Its content is so full of weighty issues for gays that it was delightful to see that its material kept being presented in a light, frolicsome fashion designed to engage the attention of even the least-thinking member of the audience so that he went away with a clearer picture of his situation.

 

Ego Positioning is clearly designed to appeal to a mass gay audience without sacrificing any of its ideas. It aims at showing gay history, lived history, that is; the history that each of us carries around with him simply from having been born in a particular generation with particular social attitudes to contend with. This kind of gay history belongs to everyone; there are no radicals or conservatives as far as it is concerned, only people living with whatever amount of ‘consciousness’ they happen to posses or acquire for themselves. In putting this kind of personal/social history on stage Barry Lowe has succeeded in turning into art (don’t let that word put you off: it only means turning experience into a permanent and collective memory) something which, because of its fragility and transiency, was in danger of being buried and forgotten.

 

It’s because Ego Positioning has, consciously or unconsciously, such a weight of serious themes behind it that I’m tempted to leave aside its razzle-dazzle surface. But the songs, choreography, and simulated casual sex in it are exactly the elements which guarantee everyone will enjoy it. (In fact, the simulated sex should be praised from another point of view too, because to show sex on stage is intrinsically liberating, even to a gay audience).

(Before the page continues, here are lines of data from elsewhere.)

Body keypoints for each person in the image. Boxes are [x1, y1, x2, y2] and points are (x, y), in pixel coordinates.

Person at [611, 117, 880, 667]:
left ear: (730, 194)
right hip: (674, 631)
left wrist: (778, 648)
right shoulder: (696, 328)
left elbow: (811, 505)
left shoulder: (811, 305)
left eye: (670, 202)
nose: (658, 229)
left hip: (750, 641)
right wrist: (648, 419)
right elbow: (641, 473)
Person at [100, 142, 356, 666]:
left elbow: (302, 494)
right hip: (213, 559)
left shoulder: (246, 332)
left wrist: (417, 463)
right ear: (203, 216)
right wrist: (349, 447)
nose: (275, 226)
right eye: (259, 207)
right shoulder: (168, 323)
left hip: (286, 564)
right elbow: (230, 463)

-George Daniel, Oxford Weekender News #40, 22 july 1982

  

The author’s parallel-action play begins and ends in a public toilet. Through all 23 readily-comprehended locale changes and time shifts, the doings in essence remain reassuringly/revoltingly/relentlessly/refreshingly the same (take your pick). Only the details and partners change, as just about every kind of gay sexual activity is simulated or alluded to. 

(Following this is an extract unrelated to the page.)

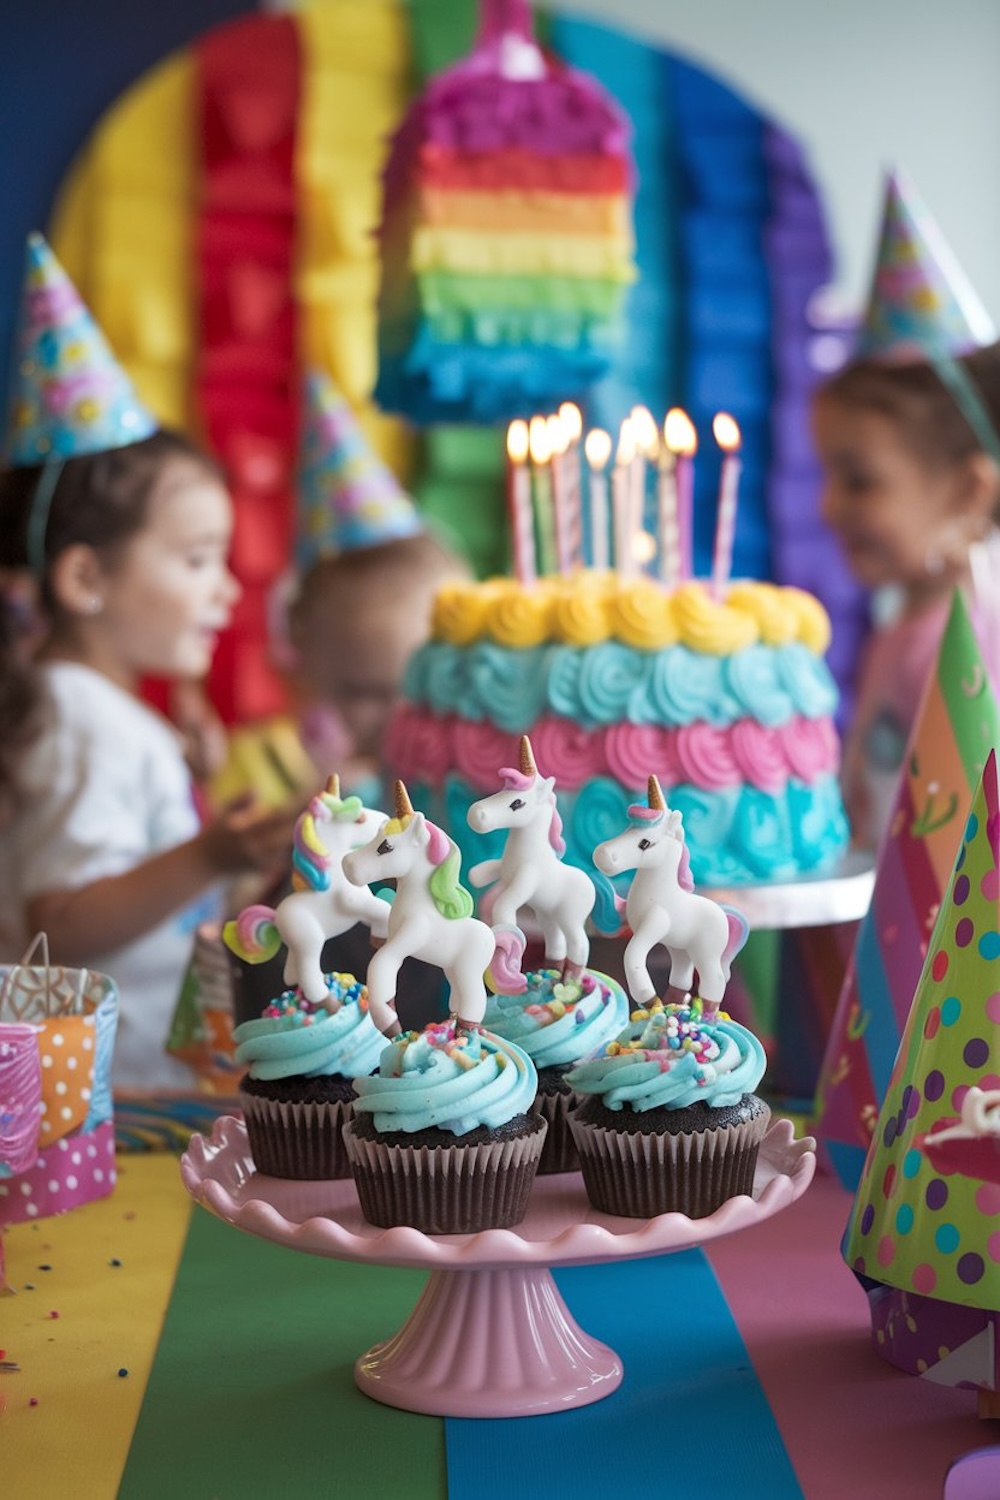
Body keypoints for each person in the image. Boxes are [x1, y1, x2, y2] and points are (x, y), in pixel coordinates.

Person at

In Ego Positioning [the author] has done something of significance in its own right. His comparison of changing gay life-styles in recent years isolates a common factor. Just as a tomcat sprays all over to mark out his territory, so the tomcatting human male directs his sex drive acquisitively. Each conquest is another place piddled on … the securing, perhaps, of some sort of ego-related lebensraum.

 

It’s sobering to realise that guys can be acquired as chattels, just as women have been through the ages.

 

Mr. Lowe is surely right to identify sentiment as the big redeeming thing to help one along. It’s when feeling surfaces in Ego Positioning that the play has some of its best moments. There’s often comedy present as well … a reminder that humor’s another great thing to value.

 - Ralph Aldritch, Campaign, August 1982

Ego Positioning Poster

 

 

 

 

 

 

 

 

 

 

 

 

 

 

 

 

 

 

 

 

 

Ego Positioning  is a warm and endearing play, with lots of that special laughter that springs from truthful depiction of humankind. With its insights into, and lack of illusion about, gay relationships, it is a play for the gay community to be especially proud of. I not only recommend, but urge people to see Ego Positioning. It has riches in plenty. 

- Ralph Aldritch, Campaign, April 1983 on the revival production.